Jason Wu didn’t know the dress was for the First Lady. He had no idea. He called me when he saw it on TV and was bawling his eyes out. I was sitting at the White House and I got the call from him crying. He said, “I can’t believe she’s wearing my dress.” Narciso [Rodriguez] didn’t know; Isabel Toledo didn’t know. I really kept it, as I have for the past eight years, I kept it quiet—very honorable and very quiet.
The most important thing to me is that my clients feel as empowered and as beautiful in their clothes as they feel on the inside. And if the message is inconsistent, then that’s a no-no. When she did the [first] Vogue story in 2009 for the March issue, the White House was clear: Go through Ikram on all of this. I got an email from Tonne [Goodman, Vogue’s Fashion Director], saying, “I’ve got all these clothes.” I said, “Unfortunately, we’re not going to use your clothes. We need to use the clothes we have and the message has to stay very clear: high and low, and we want to represent the designers that we want to represent.” I wasn’t being disrespectful to the magazine, but we couldn’t veer off message; it had to stay on message. We did a Wu dress on the cover, and inside she was wearing J.Crew and Gap.
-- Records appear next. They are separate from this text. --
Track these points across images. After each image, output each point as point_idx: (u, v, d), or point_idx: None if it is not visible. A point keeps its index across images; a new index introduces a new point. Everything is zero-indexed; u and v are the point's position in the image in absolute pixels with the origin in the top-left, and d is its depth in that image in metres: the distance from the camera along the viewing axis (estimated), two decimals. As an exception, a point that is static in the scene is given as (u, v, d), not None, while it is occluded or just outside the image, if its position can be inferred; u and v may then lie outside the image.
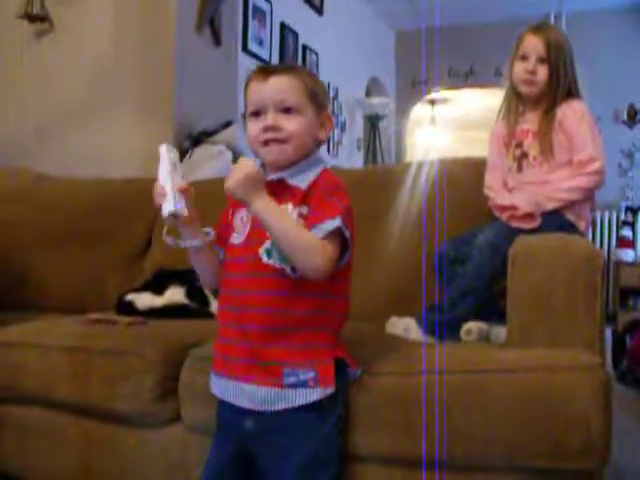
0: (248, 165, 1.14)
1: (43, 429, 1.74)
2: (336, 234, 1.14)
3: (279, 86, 1.20)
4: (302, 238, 1.13)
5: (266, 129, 1.19)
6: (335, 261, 1.15)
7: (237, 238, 1.24)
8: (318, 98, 1.23)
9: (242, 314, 1.20)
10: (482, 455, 1.20)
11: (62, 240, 2.47)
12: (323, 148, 4.80)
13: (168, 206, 1.17)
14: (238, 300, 1.21)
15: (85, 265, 2.43)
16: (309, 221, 1.16)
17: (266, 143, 1.20)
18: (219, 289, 1.30)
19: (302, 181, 1.20)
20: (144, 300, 1.94)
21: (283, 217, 1.15)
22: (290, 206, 1.19)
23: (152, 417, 1.56)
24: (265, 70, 1.23)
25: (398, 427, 1.24)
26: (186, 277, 1.94)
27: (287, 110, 1.19)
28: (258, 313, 1.18)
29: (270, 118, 1.19)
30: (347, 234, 1.15)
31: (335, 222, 1.13)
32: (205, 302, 1.98)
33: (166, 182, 1.19)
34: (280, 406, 1.16)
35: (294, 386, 1.15)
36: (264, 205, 1.13)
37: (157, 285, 2.00)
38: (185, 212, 1.18)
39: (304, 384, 1.15)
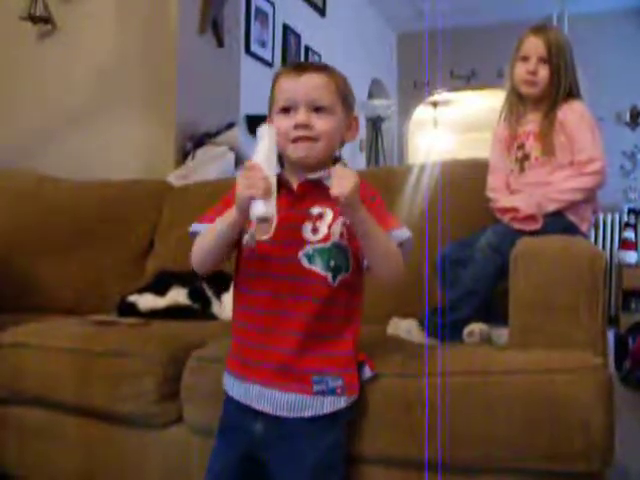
0: (353, 174, 1.08)
1: (44, 430, 1.74)
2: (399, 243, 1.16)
3: (313, 84, 1.18)
4: (391, 245, 1.15)
5: (297, 126, 1.17)
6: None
7: (260, 236, 1.17)
8: (348, 99, 1.23)
9: (274, 318, 1.16)
10: (484, 457, 1.20)
11: (65, 241, 2.47)
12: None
13: (268, 208, 1.05)
14: (270, 303, 1.17)
15: (88, 266, 2.44)
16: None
17: (295, 140, 1.18)
18: (235, 283, 1.24)
19: None
20: (146, 301, 1.94)
21: (376, 224, 1.12)
22: (329, 211, 1.17)
23: (154, 418, 1.56)
24: (299, 67, 1.22)
25: (400, 429, 1.24)
26: (188, 278, 1.95)
27: (318, 109, 1.18)
28: (293, 318, 1.15)
29: (302, 115, 1.17)
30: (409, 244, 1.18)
31: (406, 232, 1.16)
32: (207, 303, 1.98)
33: (270, 174, 1.08)
34: (308, 413, 1.14)
35: (323, 393, 1.14)
36: (365, 212, 1.10)
37: (159, 286, 2.00)
38: (275, 218, 1.08)
39: (332, 392, 1.15)
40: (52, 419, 1.73)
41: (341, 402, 1.16)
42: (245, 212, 1.08)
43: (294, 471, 1.15)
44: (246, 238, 1.18)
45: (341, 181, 1.06)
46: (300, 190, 1.20)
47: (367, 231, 1.11)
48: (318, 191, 1.18)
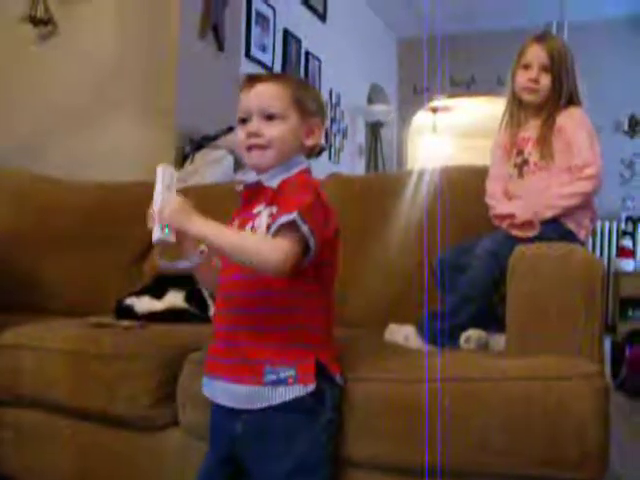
0: (171, 201, 1.17)
1: (40, 431, 1.74)
2: (292, 229, 1.12)
3: (262, 93, 1.24)
4: (247, 243, 1.16)
5: (249, 135, 1.23)
6: (294, 255, 1.13)
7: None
8: (305, 105, 1.26)
9: (226, 316, 1.23)
10: (479, 464, 1.20)
11: (62, 243, 2.47)
12: (324, 155, 4.80)
13: (156, 233, 1.18)
14: (224, 302, 1.25)
15: (85, 268, 2.43)
16: (272, 219, 1.17)
17: (249, 149, 1.24)
18: None
19: (274, 182, 1.23)
20: (143, 304, 1.94)
21: (222, 231, 1.16)
22: (262, 207, 1.22)
23: (150, 421, 1.56)
24: (251, 78, 1.28)
25: (396, 434, 1.24)
26: (186, 281, 1.94)
27: (270, 117, 1.23)
28: (238, 313, 1.21)
29: (253, 124, 1.23)
30: (304, 229, 1.12)
31: (290, 216, 1.12)
32: (204, 307, 1.98)
33: (156, 206, 1.20)
34: (261, 404, 1.17)
35: (274, 383, 1.16)
36: (199, 227, 1.15)
37: (156, 289, 2.00)
38: (172, 239, 1.19)
39: (284, 382, 1.16)
40: (48, 421, 1.72)
41: (293, 391, 1.16)
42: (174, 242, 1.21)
43: (267, 472, 1.17)
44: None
45: (158, 213, 1.17)
46: (245, 195, 1.27)
47: (211, 243, 1.16)
48: (260, 192, 1.24)
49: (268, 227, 1.17)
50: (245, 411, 1.19)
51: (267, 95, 1.24)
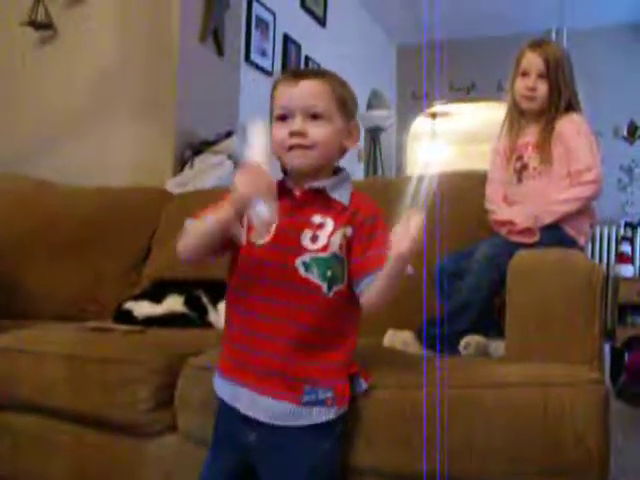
0: (412, 237, 1.06)
1: (38, 436, 1.73)
2: None
3: (309, 91, 1.17)
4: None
5: (292, 134, 1.16)
6: None
7: (258, 238, 1.16)
8: (347, 106, 1.21)
9: (268, 324, 1.15)
10: (480, 470, 1.19)
11: (62, 247, 2.47)
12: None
13: (271, 210, 1.04)
14: (264, 308, 1.15)
15: (85, 272, 2.43)
16: (373, 261, 1.13)
17: (290, 148, 1.17)
18: (229, 285, 1.22)
19: (341, 196, 1.18)
20: (142, 309, 1.94)
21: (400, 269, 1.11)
22: (330, 221, 1.16)
23: (148, 426, 1.56)
24: (295, 74, 1.20)
25: (397, 441, 1.23)
26: (185, 286, 1.95)
27: (315, 116, 1.16)
28: (287, 326, 1.14)
29: (297, 123, 1.15)
30: None
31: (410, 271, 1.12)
32: (203, 311, 1.97)
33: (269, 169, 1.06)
34: (298, 422, 1.13)
35: (312, 404, 1.13)
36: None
37: (156, 294, 2.00)
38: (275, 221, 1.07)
39: (322, 403, 1.14)
40: (46, 425, 1.72)
41: (330, 413, 1.15)
42: (242, 211, 1.08)
43: (291, 476, 1.15)
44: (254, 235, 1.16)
45: (400, 241, 1.06)
46: (302, 198, 1.19)
47: (394, 275, 1.10)
48: (320, 200, 1.18)
49: (340, 247, 1.15)
50: (268, 424, 1.14)
51: (312, 93, 1.16)
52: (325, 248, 1.15)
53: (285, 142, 1.17)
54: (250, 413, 1.15)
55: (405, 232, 1.06)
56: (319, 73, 1.21)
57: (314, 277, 1.14)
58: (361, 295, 1.17)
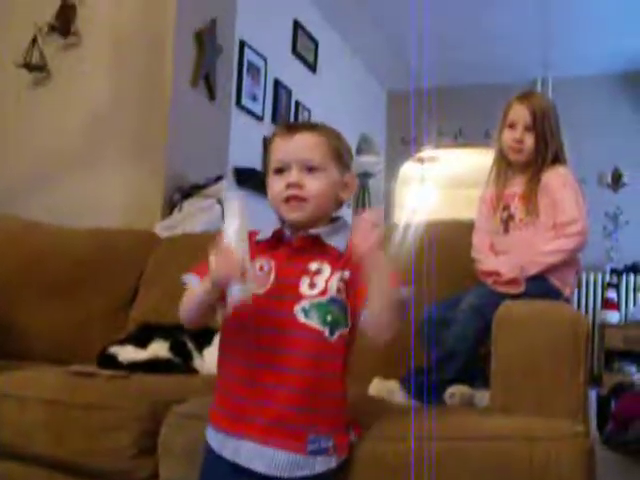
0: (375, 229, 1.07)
1: (17, 484, 1.70)
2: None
3: (304, 144, 1.19)
4: (398, 303, 1.13)
5: (289, 186, 1.17)
6: None
7: (256, 288, 1.16)
8: (343, 158, 1.22)
9: (270, 373, 1.13)
10: (464, 524, 1.18)
11: (48, 289, 2.45)
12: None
13: (245, 291, 1.06)
14: (266, 358, 1.14)
15: (70, 315, 2.41)
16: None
17: (287, 200, 1.18)
18: (224, 334, 1.22)
19: (337, 242, 1.18)
20: (127, 353, 1.92)
21: (389, 281, 1.11)
22: (327, 266, 1.17)
23: (130, 474, 1.54)
24: (291, 127, 1.23)
25: (380, 493, 1.22)
26: (170, 331, 1.93)
27: (311, 169, 1.18)
28: (291, 374, 1.12)
29: (294, 175, 1.17)
30: None
31: (406, 290, 1.12)
32: (188, 357, 1.96)
33: (242, 249, 1.08)
34: (301, 473, 1.11)
35: (315, 453, 1.12)
36: (385, 268, 1.10)
37: (141, 338, 1.98)
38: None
39: (325, 451, 1.13)
40: (26, 472, 1.69)
41: (332, 462, 1.14)
42: (220, 288, 1.09)
43: None
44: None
45: (364, 234, 1.07)
46: (299, 245, 1.20)
47: (384, 288, 1.10)
48: (316, 247, 1.19)
49: (338, 290, 1.15)
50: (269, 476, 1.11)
51: (308, 146, 1.19)
52: (324, 293, 1.15)
53: (282, 194, 1.19)
54: (252, 466, 1.12)
55: (362, 232, 1.07)
56: (314, 126, 1.24)
57: (314, 322, 1.14)
58: (365, 327, 1.16)
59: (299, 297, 1.15)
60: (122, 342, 1.99)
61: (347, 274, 1.16)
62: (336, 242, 1.19)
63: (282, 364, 1.13)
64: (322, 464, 1.12)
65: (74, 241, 2.60)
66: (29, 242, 2.59)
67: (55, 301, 2.43)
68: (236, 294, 1.06)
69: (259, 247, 1.22)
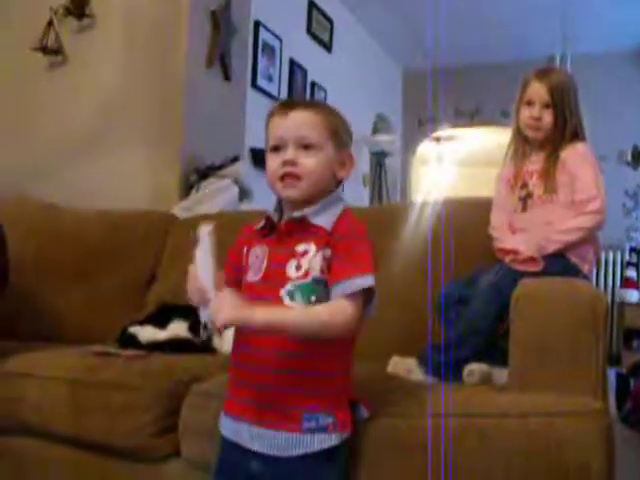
0: (224, 298, 1.09)
1: (41, 461, 1.73)
2: (362, 291, 1.12)
3: (300, 122, 1.18)
4: (316, 320, 1.11)
5: (284, 163, 1.18)
6: (359, 316, 1.12)
7: (253, 275, 1.20)
8: (339, 135, 1.21)
9: (258, 355, 1.16)
10: (482, 500, 1.19)
11: (68, 270, 2.48)
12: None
13: (208, 317, 1.10)
14: (255, 341, 1.16)
15: (91, 295, 2.44)
16: (334, 273, 1.13)
17: (282, 178, 1.18)
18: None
19: (325, 221, 1.17)
20: (147, 333, 1.94)
21: (284, 314, 1.12)
22: (313, 247, 1.16)
23: (151, 452, 1.56)
24: (286, 105, 1.22)
25: (399, 469, 1.23)
26: (189, 311, 1.94)
27: (307, 146, 1.18)
28: (276, 356, 1.14)
29: (289, 153, 1.17)
30: (375, 291, 1.13)
31: (367, 281, 1.11)
32: (208, 337, 1.97)
33: (207, 279, 1.11)
34: (298, 452, 1.12)
35: (312, 431, 1.13)
36: (263, 317, 1.09)
37: (160, 318, 2.00)
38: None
39: (323, 429, 1.13)
40: (48, 450, 1.72)
41: (332, 439, 1.14)
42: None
43: None
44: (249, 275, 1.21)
45: (216, 312, 1.08)
46: (286, 228, 1.20)
47: (279, 330, 1.11)
48: (303, 228, 1.18)
49: (321, 270, 1.14)
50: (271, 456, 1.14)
51: (304, 124, 1.18)
52: (307, 274, 1.15)
53: (278, 172, 1.19)
54: (252, 447, 1.15)
55: (220, 303, 1.09)
56: (310, 104, 1.24)
57: (299, 304, 1.15)
58: None
59: (285, 280, 1.16)
60: (142, 322, 2.00)
61: (329, 252, 1.15)
62: (322, 221, 1.18)
63: (268, 346, 1.15)
64: (320, 441, 1.13)
65: (92, 223, 2.62)
66: (48, 225, 2.61)
67: (74, 283, 2.45)
68: (204, 317, 1.12)
69: (257, 235, 1.24)
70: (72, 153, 3.23)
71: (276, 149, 1.20)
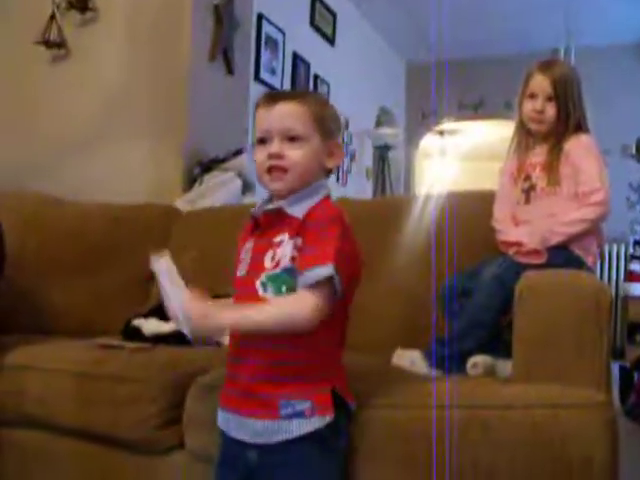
0: (190, 309, 1.12)
1: (45, 453, 1.74)
2: (325, 281, 1.10)
3: (285, 113, 1.18)
4: (279, 314, 1.12)
5: (270, 156, 1.18)
6: (325, 307, 1.11)
7: (241, 270, 1.23)
8: (326, 126, 1.21)
9: (240, 348, 1.19)
10: (486, 492, 1.19)
11: (71, 264, 2.48)
12: (332, 177, 4.79)
13: (187, 331, 1.15)
14: (239, 335, 1.20)
15: (93, 289, 2.44)
16: (298, 263, 1.13)
17: (269, 171, 1.19)
18: None
19: (299, 211, 1.17)
20: (151, 326, 1.94)
21: (247, 314, 1.13)
22: (286, 236, 1.16)
23: (155, 444, 1.56)
24: (272, 96, 1.22)
25: (402, 461, 1.23)
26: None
27: (292, 138, 1.18)
28: (255, 348, 1.16)
29: (275, 146, 1.17)
30: (336, 279, 1.10)
31: (326, 270, 1.09)
32: (212, 329, 1.97)
33: (179, 308, 1.15)
34: (277, 438, 1.13)
35: (290, 417, 1.13)
36: (230, 319, 1.13)
37: (164, 311, 1.99)
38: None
39: (300, 414, 1.13)
40: (53, 442, 1.73)
41: (313, 423, 1.14)
42: None
43: None
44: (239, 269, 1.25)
45: (185, 325, 1.13)
46: (264, 221, 1.21)
47: (246, 329, 1.15)
48: (280, 219, 1.19)
49: (293, 259, 1.14)
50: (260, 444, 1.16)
51: (289, 115, 1.18)
52: (277, 264, 1.16)
53: (264, 164, 1.19)
54: (237, 435, 1.18)
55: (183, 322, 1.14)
56: (295, 94, 1.23)
57: (271, 295, 1.15)
58: None
59: (260, 271, 1.17)
60: (146, 315, 2.00)
61: (300, 241, 1.15)
62: (297, 211, 1.18)
63: (246, 339, 1.18)
64: (299, 426, 1.13)
65: (94, 217, 2.62)
66: (52, 219, 2.61)
67: (76, 277, 2.45)
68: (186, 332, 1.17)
69: (250, 230, 1.26)
70: (75, 147, 3.23)
71: (262, 141, 1.20)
I didn’t want her to feel fragile and untouchable. I wanted women to know that they can look like Mrs. Obama. There’s no question that she wasn’t thinking about that, too.
Mrs. Obama is a confident and easygoing human being. Because she came with that confidence, it was easy to dress her. You didn’t argue about a Junya Watanabe cardigan with a big skirt from Michael Kors. She was confident, and the clothes were just an extension of what she already is. They were playful and fun and honest; those are all the things she is. The Jimmy Choo shoes she wore were planted in the ground. They weren’t shoes that would kill her; they looked great but were also utilitarian and comfortable, which is really important when you’re dressing anybody at that level. All those things were really her personality. I was just a vehicle for her to access the things she loved the most. Yes, did I engage her in the idea of wearing something a little more off the beaten path? Of course. And did she embrace it? Of course.
The Azzedine Alaïa cardigan she wore to [meet] the Queen of England—people wrote all kinds of things about it, saying she should’ve worn a long-sleeved dress. Meanwhile, she looked absolutely beautiful. I still put people in a cardigan. I didn’t know what the big brouhaha was about.
I stepped away in the cleanest way; I made sure she was taken care of and set up. I hired a saleswoman at my store [Meredith Koop] and told Michelle she would be the perfect person to facilitate what’s already in place.
There’s no question, it was an honor and a privilege to have dressed Michelle Obama, who then became the First Lady. But it would’ve been an honor and a privilege regardless. To me, it’s a privilege to be able to dress the women who trust me to help them represent themselves every day. That is a huge honor for me.
What’s really incredible, when I look back, my children will see this and they’ll say, “My mom had something to do with this,” or my husband. It’s a privilege and an honor knowing that people have thought about it, and they know that I did it from the heart, and that this is something that made history along the way.”